- **Records for processing**
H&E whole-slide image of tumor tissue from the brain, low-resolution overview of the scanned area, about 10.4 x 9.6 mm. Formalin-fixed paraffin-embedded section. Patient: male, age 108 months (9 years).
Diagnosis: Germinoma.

--

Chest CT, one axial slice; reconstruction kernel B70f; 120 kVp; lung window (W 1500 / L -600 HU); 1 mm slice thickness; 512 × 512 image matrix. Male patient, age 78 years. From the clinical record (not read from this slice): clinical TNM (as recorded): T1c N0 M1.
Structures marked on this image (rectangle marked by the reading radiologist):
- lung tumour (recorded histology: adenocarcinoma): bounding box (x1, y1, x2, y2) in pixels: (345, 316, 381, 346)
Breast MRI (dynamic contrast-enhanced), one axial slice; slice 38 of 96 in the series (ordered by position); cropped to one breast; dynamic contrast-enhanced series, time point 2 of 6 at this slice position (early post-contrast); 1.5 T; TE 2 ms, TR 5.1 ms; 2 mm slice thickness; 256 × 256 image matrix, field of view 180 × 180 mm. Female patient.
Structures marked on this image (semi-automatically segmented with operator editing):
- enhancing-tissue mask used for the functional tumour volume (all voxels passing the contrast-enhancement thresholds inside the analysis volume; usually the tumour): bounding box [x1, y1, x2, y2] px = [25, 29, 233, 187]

---

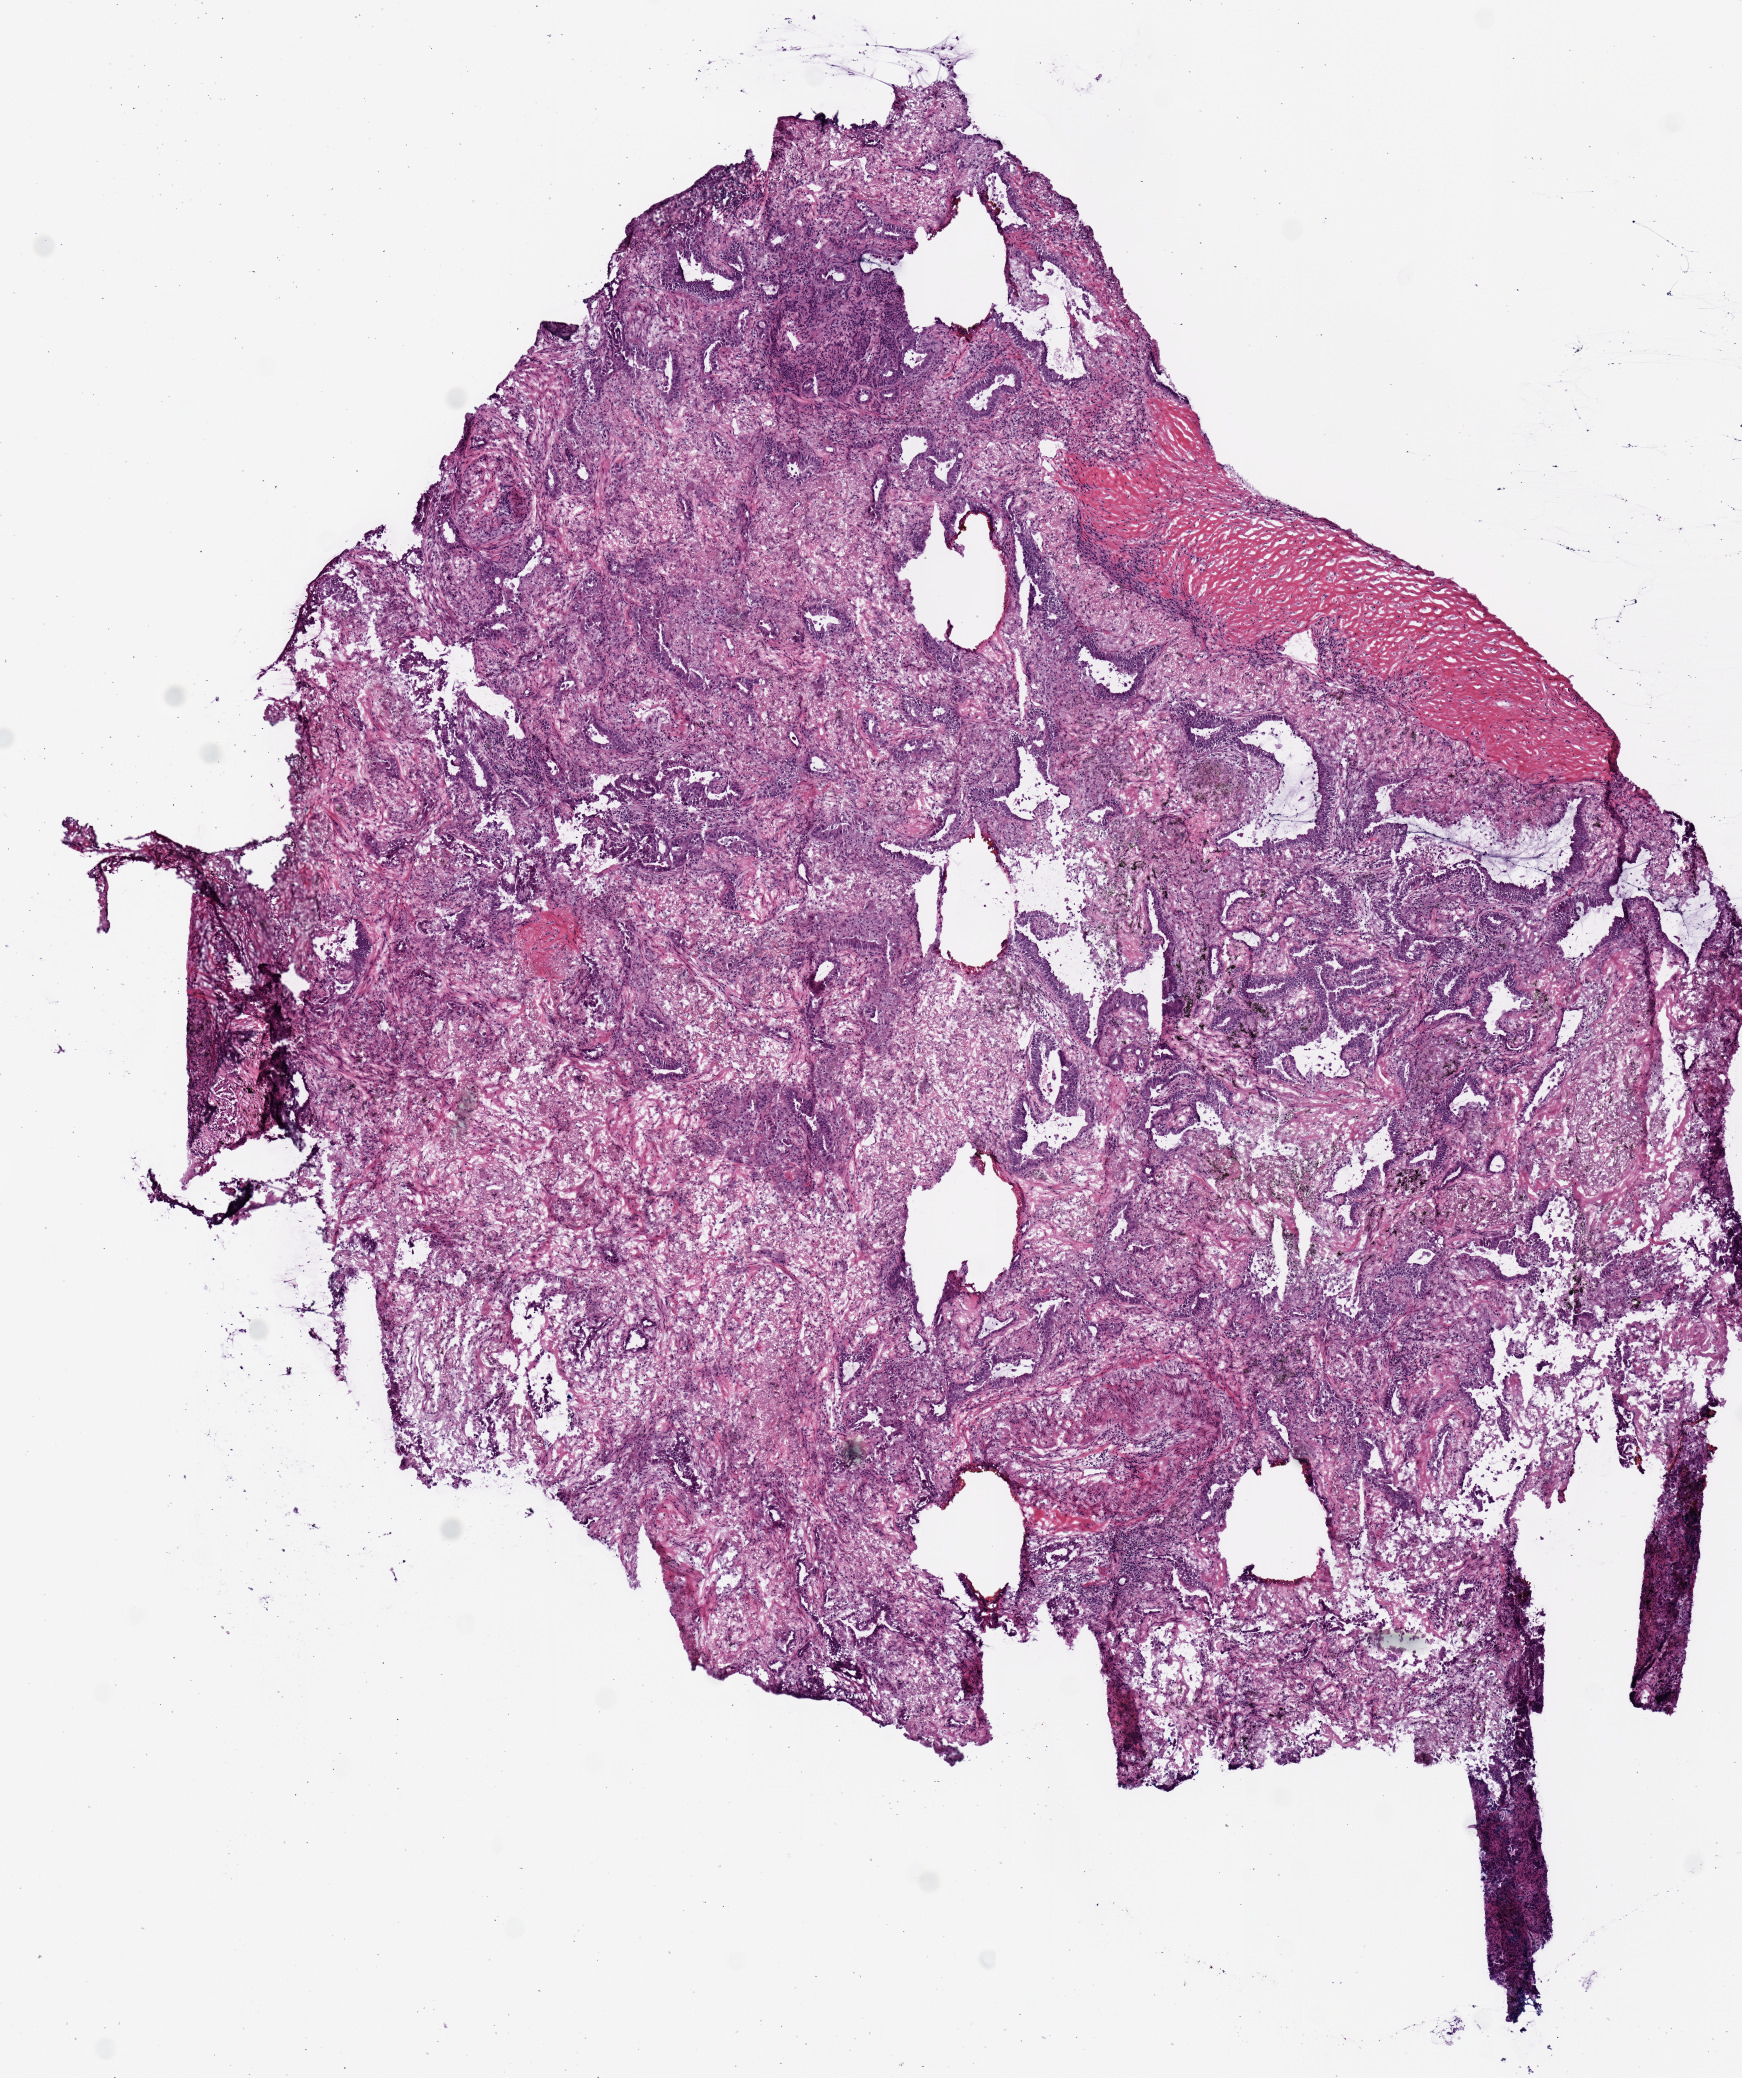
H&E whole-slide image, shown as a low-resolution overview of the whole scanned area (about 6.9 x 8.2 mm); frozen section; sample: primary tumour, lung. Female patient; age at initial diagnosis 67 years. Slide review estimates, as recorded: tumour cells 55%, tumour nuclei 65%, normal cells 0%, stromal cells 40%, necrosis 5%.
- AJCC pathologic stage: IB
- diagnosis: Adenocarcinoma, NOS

- **Work item**
What you return must be the lines above that run from the line with "H&E whole-slide image of" to the line with "Diagnosis: Germinoma.", inclusive, each copied exactly.

- **Result of the task**
H&E whole-slide image of tumor tissue from the brain, low-resolution overview of the scanned area, about 10.4 x 9.6 mm. Formalin-fixed paraffin-embedded section. Patient: male, age 108 months (9 years).
Diagnosis: Germinoma.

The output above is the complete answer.